Can dating apps help you professionally? This week, Alessandra Malito and Elisabeth Buchwald reported a surprising story at Marketwatch. In it, young singles are using apps like Tinder and OKCupid not to find love but to find a job or promote their existing business.
If that’s the silliest thing you’ve ever heard, you’re not alone. But here we are, after a year plus of the #MeToo movement and people are ready to blur romantic and professional lines again.
The Dating apps say it’s fine. “Dating apps have become a very normalized way of meeting people professionally,” said Alex Williamson, chief brand officer of Bumble. “It’s a comfortable way to reach out and get to know someone else.”
When everything is “Social Media,” what’s the problem?
The problem is the crossed streams. When the expectation is romantic and the result is professional, it can lead to hurt feelings or worse. Much worse.
Deciding to find a job on a dating app or a date on a job app may be unwise at a moment when an inappropriate comment or interaction could get you fired or blacklisted from your industry.
In 2016, the reverse situation hit the news. A young attorney in Britain named Charlotte Proudman posted flirty messages from Alexander Carter-Silk, an attorney thirty years her senior. Proudman had attemped to connect with Carter-Silk on LinkedIn, a professional social media network.
In the land of social media, Carter-Silk’s come-on was relatively tame. He complimented her “stunning picture” and noted it was the best he has seen on LinkedIn. But LinkedIn is specifically not made for that kind of banter. It’s made for professional connections. Yet this story, a year before the start of the #MeToo movement, didn’t result in much blame for Carter-Silk. In fact, Proudman was widely criticized for making a big deal of some kind words.
Since then, the crossover between professional and romantic has become rife with conflict. Many #MeToo stories began as romantic overtures in a professional setting. Is the current atmosphere really the right one to experiment with dating your coworker?
The Malito and Buchwald piece does make this point. “Mixing work and dating is fraught with potential pitfalls. People should be clear about their intentions, especially because mixed signals could put both parties in an uncomfortable situation,” the article quotes Megan Bruneau, therapist and life coach, as saying. “It’s certainly not advisable to have intimate relations with someone you meet on a dating app, especially if that person becomes your subordinate,” it continues.

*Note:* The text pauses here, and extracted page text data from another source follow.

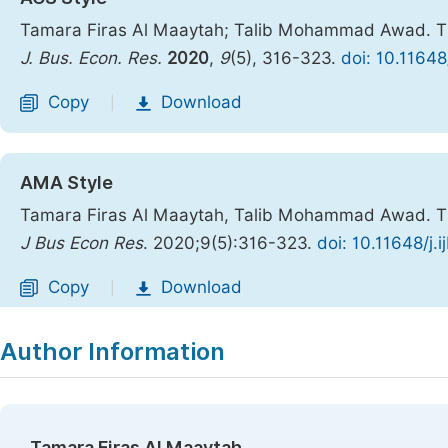
Tamara Firas Al Maaytah; Talib Mohammad Awad. The 
J. Bus. Econ. Res.
2020
,
9
(5), 316-323.
doi: 10.11648
Copy
Download
|
AMA Style
Tamara Firas Al Maaytah, Talib Mohammad Awad. The 
J Bus Econ Res
. 2020;9(5):316-323.
doi: 10.11648/j.
Copy
Download
|
Author Information
Tamara Firas Al Maaytah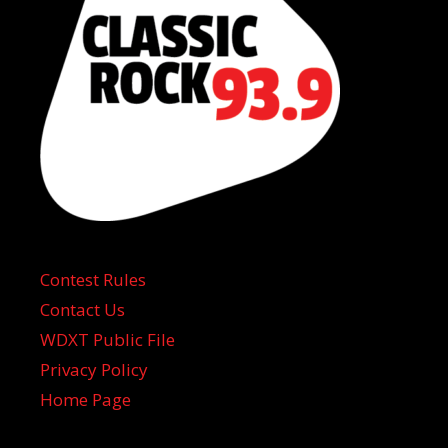
Contest Rules
Contact Us
WDXT Public File
Privacy Policy
Home Page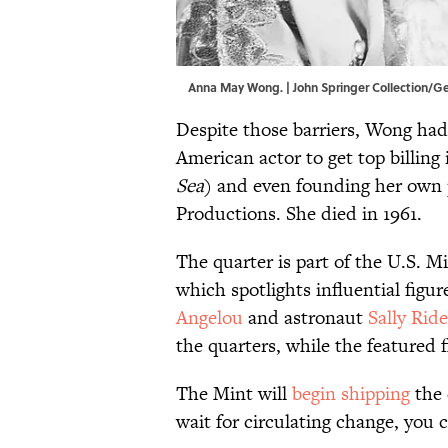
Anna May Wong. | John Springer Collection/G
Despite those barriers, Wong had 
American actor to get top billin
Sea
) and even founding her ow
Productions. She died in 1961.
The quarter is part of the U.S.
which spotlights influential figu
Angelou
and astronaut
Sally Ride
the quarters, while the featured 
The Mint will
begin shipping
the 
wait for circulating change, you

And be careful with the reverse as well. Shoshana Weissmann, who manages digital media at the R Street Institute recently tweeted, “I think the worst way a guy has ever hit on me was reaching out about my consulting services, asking how to get verified, then saying he wasn’t interested in my work services but gave me his number to talk more. Do not do this, men.”
Women shouldn’t either, though the difference between the sexes being what they are, men are less likely to find inappropriate come-ons troublesome. Sex writer Maria Yagoda wrote a piece for Vice Magazine about her experiences flirting on LinkedIn. She didn’t get any outraged responses but also didn’t get any action. “After four days of trying to get laid via the site, I’m secure enough to admit that nothing happened. I don’t think I put myself out there enough, and I only reached out to people tangentially in my network. I guess I’ve never fully appreciated how easy dating apps make the process, as everyone’s intent is more or less the same.”
A piece in Wired last year noted there is nothing wrong with flirting on LinkedIn. Writer Jon Mooallem asked “Why shouldn’t you flirt on LinkedIn? Why shouldn’t love be one of the opportunities LinkedIn connects us with?” But the career site The Ladders disagrees. “Flirting on LinkedIn isn’t just counterproductive — it can come across as wildly inappropriate,” writer Jane Burnett urges.
What are people thinking? The easiest lesson to learn from the last year of disgraced men is to have borders in your life that don’t get crossed. Don’t hit on your secretary, don’t make people in professional settings uncomfortable. It’s not that hard. This new game of approaching people romantically to help your job won’t end well.
We’re living in a time of very limited gray areas. Lines are drawn and sides are picked. Deciding to find a job on a dating app or a date on a job app may be unwise at a moment when an inappropriate comment or interaction could get you fired or blacklisted from your industry. It would be nice to live in a world where human interactions could have various potentials. Maybe we will someday get back to that. In the meantime, err on the side of caution and use apps for their designed purpose.